私は40歳になってからお金の勉強を始め、FPの資格を取得し今も別の資格取得に向けて勉強をしています。
「若いころに勉強しておけばよかった!」と後悔していますが、「いつでも今がはじめ時!」とこれからの自分が楽しみでもあります。
そう思うと将来に不安があったとしても、自分らしく生きることができるのなら、仕事はアルバイトでも正社員でも関係ないのかもしれませんね。
そもそも、今どき正社員にこだわる私が頭の固い老害なのかもしれません。
思えば、私は10年以上業務委託で働いていました。
20数年前、正社員として採用されたはずなのに雇用保険さえも払っていない会社もありました。
おそらく私は、これから正社員になる選択はしないでしょう。
自分はフリーランスのくせに、アルバイトをしている他人の将来の心配なんて「何様のつもりだ!?」という感じですね。すみません。

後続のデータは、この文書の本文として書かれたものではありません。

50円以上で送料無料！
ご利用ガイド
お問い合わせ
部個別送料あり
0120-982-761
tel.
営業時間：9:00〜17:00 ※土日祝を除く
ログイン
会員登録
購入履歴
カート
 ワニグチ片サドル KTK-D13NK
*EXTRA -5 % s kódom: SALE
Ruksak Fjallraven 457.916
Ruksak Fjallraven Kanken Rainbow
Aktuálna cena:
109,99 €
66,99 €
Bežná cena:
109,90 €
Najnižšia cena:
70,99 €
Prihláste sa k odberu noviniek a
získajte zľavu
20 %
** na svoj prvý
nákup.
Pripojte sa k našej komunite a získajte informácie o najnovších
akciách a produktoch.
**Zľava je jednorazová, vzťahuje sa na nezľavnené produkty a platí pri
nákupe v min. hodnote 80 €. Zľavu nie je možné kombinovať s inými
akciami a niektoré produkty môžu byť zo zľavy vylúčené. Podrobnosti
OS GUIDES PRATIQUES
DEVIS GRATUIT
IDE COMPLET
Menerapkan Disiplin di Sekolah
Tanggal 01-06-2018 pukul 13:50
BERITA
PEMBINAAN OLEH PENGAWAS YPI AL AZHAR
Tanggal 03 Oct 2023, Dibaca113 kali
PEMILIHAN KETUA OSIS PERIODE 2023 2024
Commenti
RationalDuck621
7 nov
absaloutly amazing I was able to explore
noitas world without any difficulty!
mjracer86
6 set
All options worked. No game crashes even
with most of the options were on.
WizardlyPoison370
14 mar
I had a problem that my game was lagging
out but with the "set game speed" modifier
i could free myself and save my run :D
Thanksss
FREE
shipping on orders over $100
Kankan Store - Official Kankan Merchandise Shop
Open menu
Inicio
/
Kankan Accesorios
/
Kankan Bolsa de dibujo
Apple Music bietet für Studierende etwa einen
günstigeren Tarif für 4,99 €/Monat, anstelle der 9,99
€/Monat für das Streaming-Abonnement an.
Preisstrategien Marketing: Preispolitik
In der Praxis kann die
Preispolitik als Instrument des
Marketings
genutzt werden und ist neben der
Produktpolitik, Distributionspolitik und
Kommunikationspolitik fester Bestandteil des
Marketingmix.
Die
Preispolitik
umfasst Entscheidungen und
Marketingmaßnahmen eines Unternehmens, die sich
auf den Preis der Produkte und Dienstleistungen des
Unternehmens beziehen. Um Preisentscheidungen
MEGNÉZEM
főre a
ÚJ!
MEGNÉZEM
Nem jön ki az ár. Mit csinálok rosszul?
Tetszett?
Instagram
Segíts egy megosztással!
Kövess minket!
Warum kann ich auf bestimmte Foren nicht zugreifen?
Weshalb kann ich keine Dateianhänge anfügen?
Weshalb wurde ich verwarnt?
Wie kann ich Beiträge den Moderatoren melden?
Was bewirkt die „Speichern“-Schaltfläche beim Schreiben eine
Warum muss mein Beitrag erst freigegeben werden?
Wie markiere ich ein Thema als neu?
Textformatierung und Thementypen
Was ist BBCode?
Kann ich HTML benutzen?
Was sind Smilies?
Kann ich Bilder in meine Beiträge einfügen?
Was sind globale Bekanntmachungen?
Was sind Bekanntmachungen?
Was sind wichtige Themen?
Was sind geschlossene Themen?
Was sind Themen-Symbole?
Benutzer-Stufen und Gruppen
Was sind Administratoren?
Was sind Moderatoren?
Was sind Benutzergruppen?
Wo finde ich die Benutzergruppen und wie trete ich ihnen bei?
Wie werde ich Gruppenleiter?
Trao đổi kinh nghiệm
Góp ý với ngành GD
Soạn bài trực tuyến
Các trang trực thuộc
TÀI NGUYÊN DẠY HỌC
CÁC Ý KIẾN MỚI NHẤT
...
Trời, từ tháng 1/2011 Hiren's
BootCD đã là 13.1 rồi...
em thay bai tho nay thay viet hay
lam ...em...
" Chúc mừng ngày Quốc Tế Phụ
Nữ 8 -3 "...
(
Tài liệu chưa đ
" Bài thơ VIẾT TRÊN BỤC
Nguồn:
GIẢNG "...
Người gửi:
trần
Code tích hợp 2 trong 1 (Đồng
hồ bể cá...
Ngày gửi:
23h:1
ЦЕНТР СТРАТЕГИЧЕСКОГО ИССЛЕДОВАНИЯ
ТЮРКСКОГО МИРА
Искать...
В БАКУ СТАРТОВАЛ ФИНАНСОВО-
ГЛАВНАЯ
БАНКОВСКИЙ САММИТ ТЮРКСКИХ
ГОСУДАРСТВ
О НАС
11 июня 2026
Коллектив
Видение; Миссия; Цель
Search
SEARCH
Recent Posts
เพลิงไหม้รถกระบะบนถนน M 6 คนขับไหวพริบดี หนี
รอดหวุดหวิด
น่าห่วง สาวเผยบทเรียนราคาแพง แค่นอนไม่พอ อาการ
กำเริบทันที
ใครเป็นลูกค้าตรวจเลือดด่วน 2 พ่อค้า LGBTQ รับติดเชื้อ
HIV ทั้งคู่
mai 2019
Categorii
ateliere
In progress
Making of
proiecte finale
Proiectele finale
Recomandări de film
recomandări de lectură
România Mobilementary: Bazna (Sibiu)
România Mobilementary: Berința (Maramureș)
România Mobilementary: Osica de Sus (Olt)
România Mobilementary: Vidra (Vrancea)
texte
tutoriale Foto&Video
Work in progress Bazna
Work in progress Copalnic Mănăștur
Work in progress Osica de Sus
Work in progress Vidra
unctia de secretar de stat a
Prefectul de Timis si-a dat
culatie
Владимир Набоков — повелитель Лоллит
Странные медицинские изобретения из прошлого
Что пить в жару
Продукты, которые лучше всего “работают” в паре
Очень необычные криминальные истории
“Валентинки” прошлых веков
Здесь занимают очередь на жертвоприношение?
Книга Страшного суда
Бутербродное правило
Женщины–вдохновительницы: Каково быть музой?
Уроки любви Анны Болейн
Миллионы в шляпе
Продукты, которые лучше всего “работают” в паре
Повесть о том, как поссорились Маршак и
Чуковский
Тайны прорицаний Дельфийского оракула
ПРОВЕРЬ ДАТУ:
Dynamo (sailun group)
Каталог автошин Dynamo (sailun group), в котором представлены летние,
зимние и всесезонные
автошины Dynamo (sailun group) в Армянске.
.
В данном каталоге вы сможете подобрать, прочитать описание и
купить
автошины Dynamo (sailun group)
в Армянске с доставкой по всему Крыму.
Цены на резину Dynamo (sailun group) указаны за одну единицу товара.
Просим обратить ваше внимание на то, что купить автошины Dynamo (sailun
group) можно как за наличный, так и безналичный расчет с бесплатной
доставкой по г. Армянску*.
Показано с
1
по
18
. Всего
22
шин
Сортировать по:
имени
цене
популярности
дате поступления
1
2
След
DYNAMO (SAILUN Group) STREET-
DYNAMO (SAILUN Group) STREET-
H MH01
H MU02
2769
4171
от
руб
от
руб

それに、彼はもしかしたら数社を掛け持ちしているスーパーアルバイトかもしれません。
そうだったとしたら、私の想像なんて及ばないくらい充実した毎日を過ごしているのかもしれませんよね。
ただ、3ヵ月に1回、月中旬に「今月は制限月だから、次の出勤は来月になります。」と話す顔が寂しそうに見えてしまうのです。
彼の10年後に不安しか感じませんが、赤の他人の私ができることは何もない。
ですので、勝手にそっと見守ることにします。